If also recommend you poke around in Vert.x Apex if you're getting started building web applications on Vert.x:
https://github.com/vert-x3/vertx-apex
Vert.x is more similar to node.js than any other java based frameworks.
Vert.x depends on middlewares. You can define them and attach them to a route. Depending on the order they are defined in they will get called.
For example lets say you have a user application where you would like to run logging and request verification before the controller is called.
You can do something like follows:
Router router = Router.router(vertx);
router.route("/*").handler(BodyHandler.create()); // Allows Body to available in post calls
router.route().handler(new Handler<RoutingContext>() {
#Override
public void handle(RoutingContext event) {
//Handle logs
}
})
router.route("/user").handler(new Handler<RoutingContext>() {
#Override
public void handle(RoutingContext event) {
// handle verification for all apis starting with /user
}
});
Here depending on the route set of middleware will get called.
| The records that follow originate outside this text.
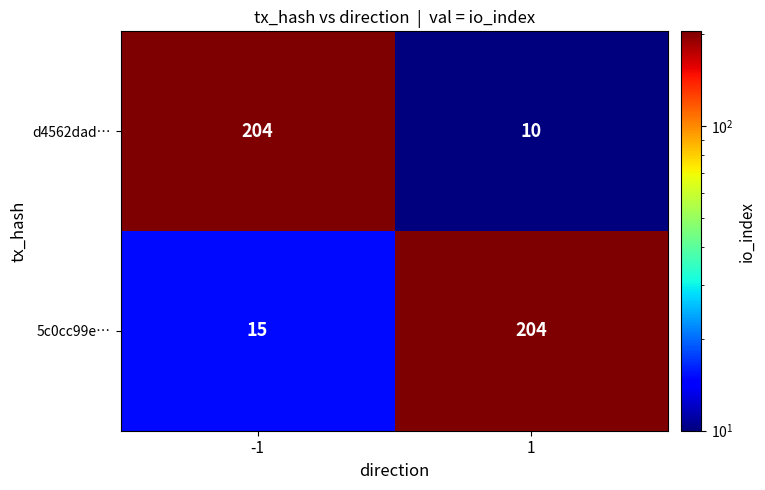

List the labels in order of d4562dad… value, largest first.

-1, 1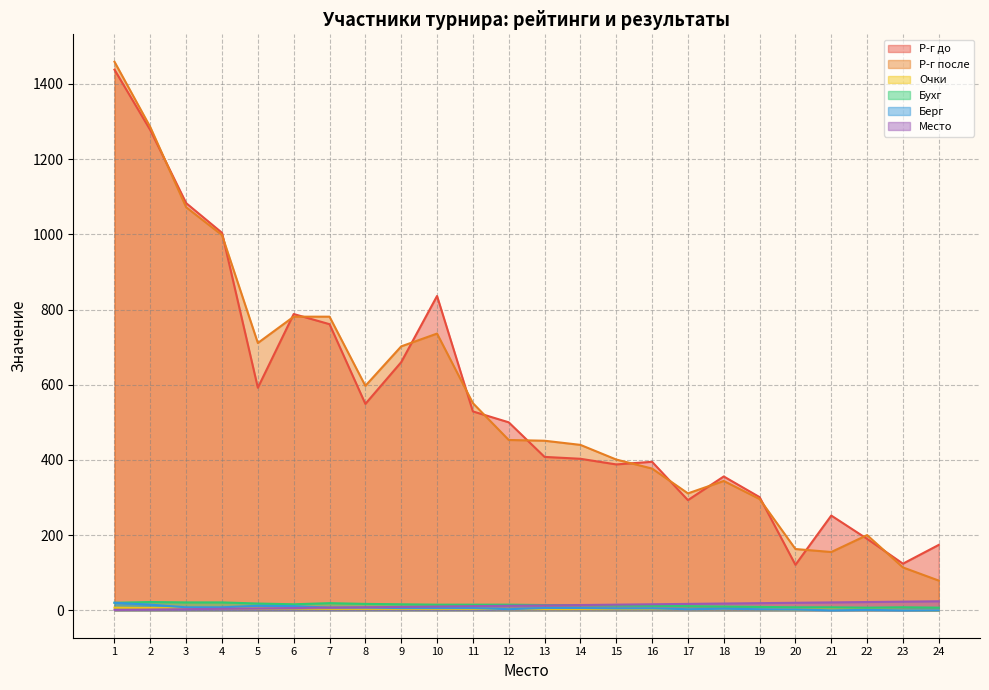

Does the chart have visible grid lines?

Yes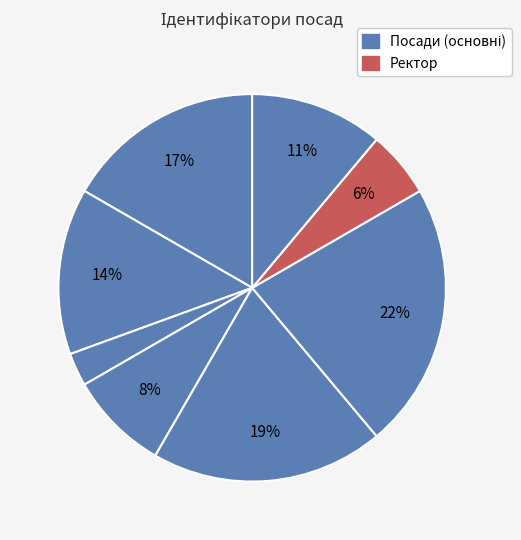

To the nearest percent, what is the difference between the largest and smallest slice percentages?

19%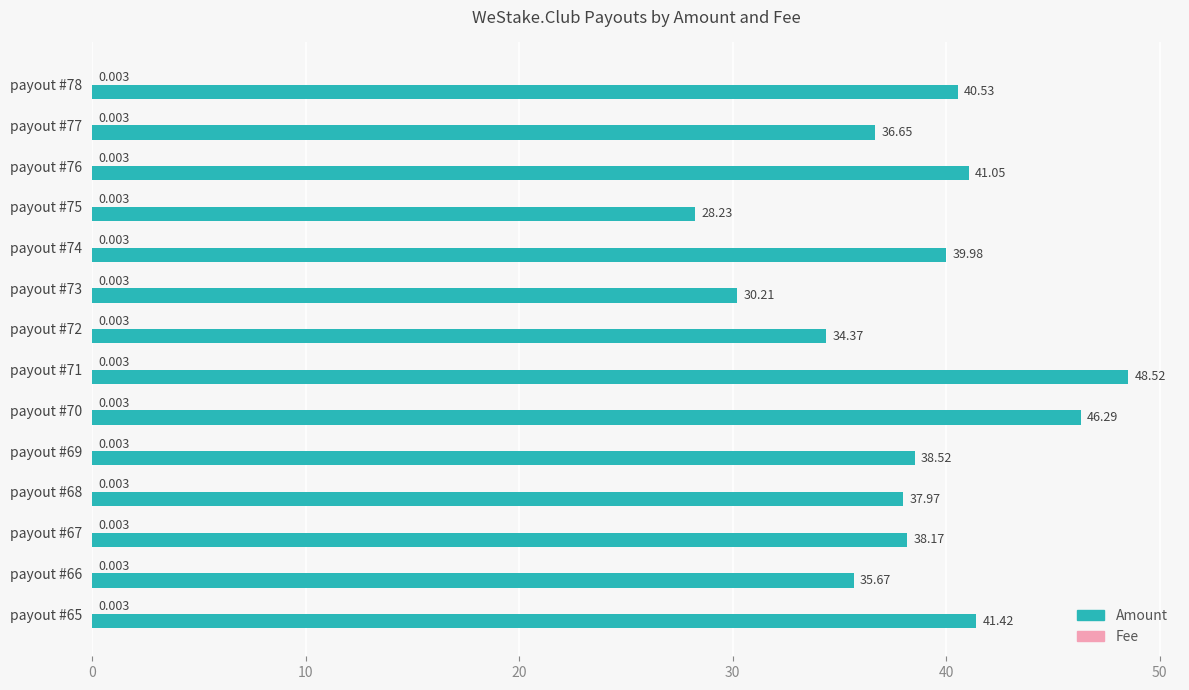

How many values in the Amount series exceed 38?

8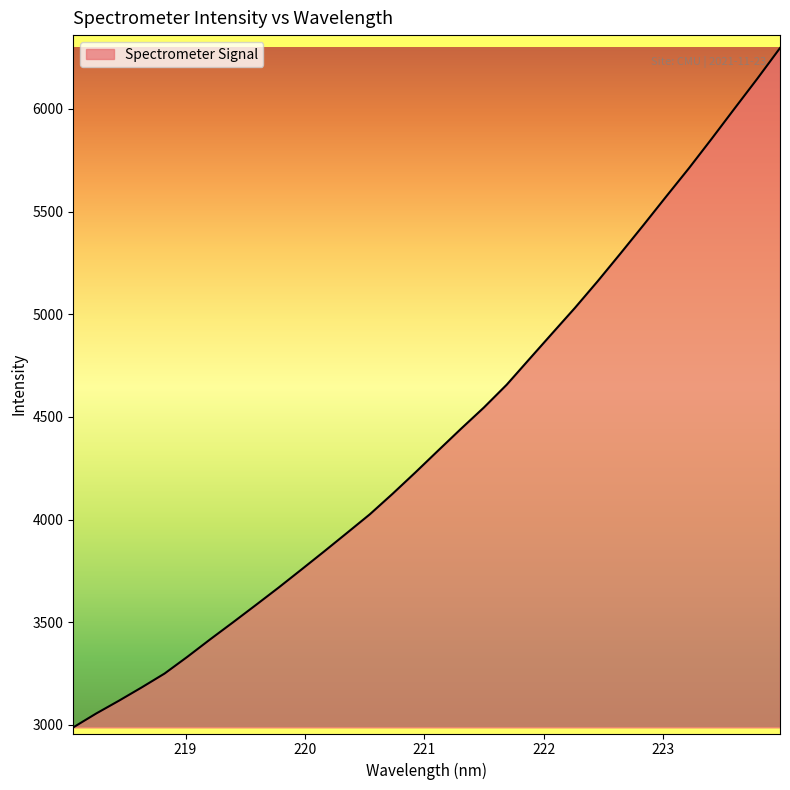

What is the difference between the maximum and minimum values?

3308.8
From my POV, this is exactly the opposite to what vert.x tries to achieve. A verticle being the core building block of the framework is supposed to keep the functions distributed, rather than centralized.
For the multithreaded (cluster) async environment that makes sense, because as soon as you start introducing something "centralized" (and usually synchronous), you would lose the async ability.
One of the options is to implement auth in your case would be to exchange the messages with respecive auth-verticle over the event bus. In this case you would have to handle the async aspect of such a request.